The Department of Housing and Urban Development (HUD) "has already paid millions of dollars of insurance claims on loans improperly underwritten by Quicken," the DOJ said.
If a home was appraised at a value too low to be approved for a loan, Quicken would request an inflated value from the appraiser without justification for the increase, according to the DOJ.
Quicken sued the DOJ and HUD last week "after the DOJ demanded Quicken Loans make public admissions that were blatantly false, as well as pay an inexplicable penalty or face legal action."
"As the complaint alleges, Quicken violated HUD's quality standards when obtaining HUD insurance for mortgage loans," U.S. Attorney John Walsh of the District of Colorado, whose office helped to lead the investigation, said in a statement. "Quicken issued hundreds of defective mortgage loans, and left HUD – and the taxpayer – to pay for the loans that defaulted. Quicken’s alleged fraudulent conduct affected communities nationwide.
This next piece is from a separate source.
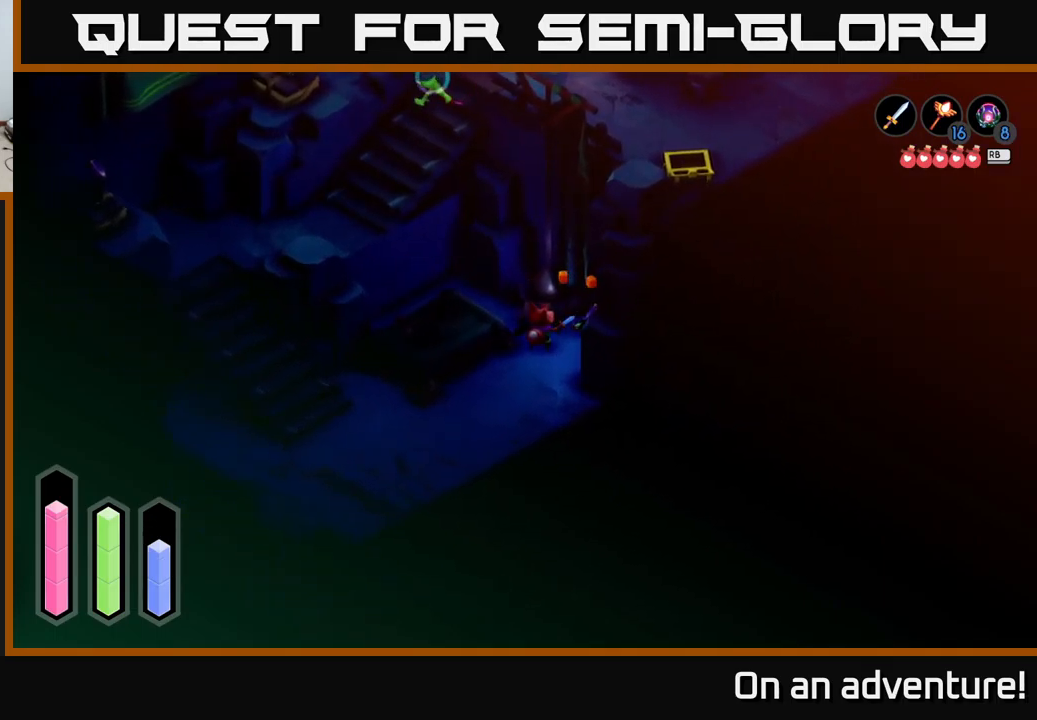
{"buttons": ["L2"], "left_stick": "left", "right_stick": "center", "events": [[233, "left_stick", "left"], [317, "L2", "down"], [317, "left_stick", "up-left"], [467, "left_stick", "left"]]}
This case is the latest step in our commitment to hold accountable mortgage lenders who profit by taking advantage of HUD insurance and issuing defective loans that do not meet HUD’s standards."
Quicken dismissed the suit as "the continuation of the abusive actions and a make-good on the DOJ’s threats since their witch-hunt began three years ago."
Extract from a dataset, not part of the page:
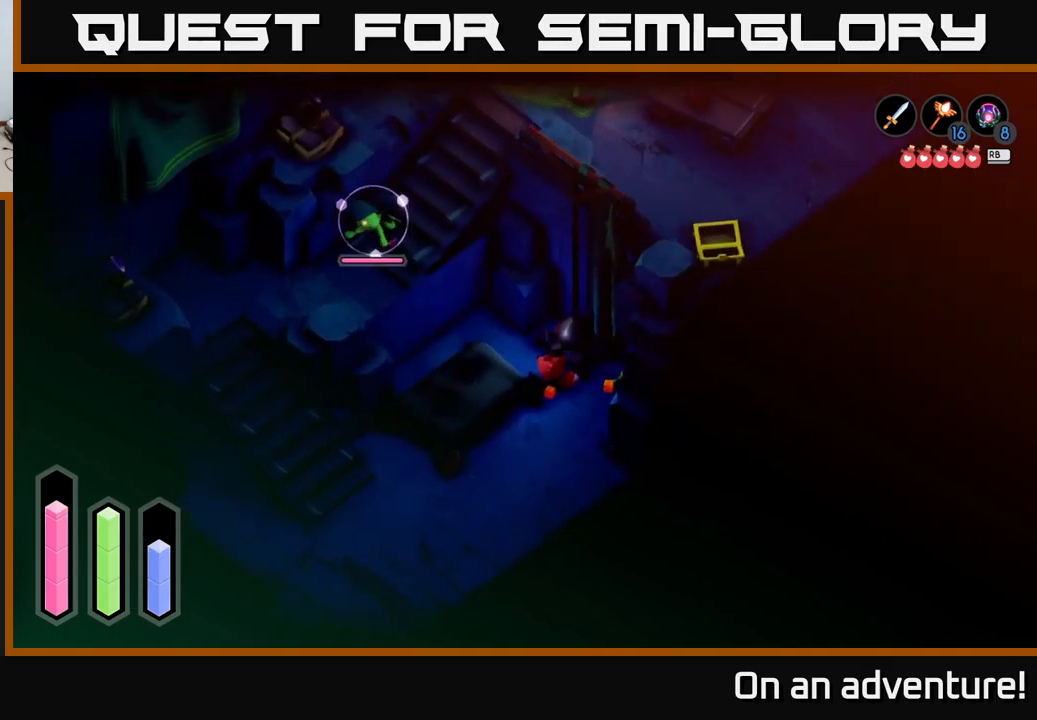
{"buttons": ["L2"], "left_stick": "down-left", "right_stick": "center", "events": [[50, "left_stick", "down-left"]]}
"The complaint filed today is riddled with inaccurate and twisted conclusions from fragments of a handful of emails cherry-picked from 85,000 documents that the DOJ subpoenaed," Quicken said in a statement. "Worse than that, the DOJ appears to be basing their entire case on a handful of out-of-context email conversations skimmed from the communication between Quicken Loans employees. These conversations relate to a miniscule number of loans out of the nearly 250,000 FHA mortgages the company has closed over the past seven years."
Gilbert bought the Cavaliers in March 2005 and renamed the team's arena after his company. Gilbert also owns the minor-league hockey Lake Erie Monsters and NBA D-League's Canton Charge.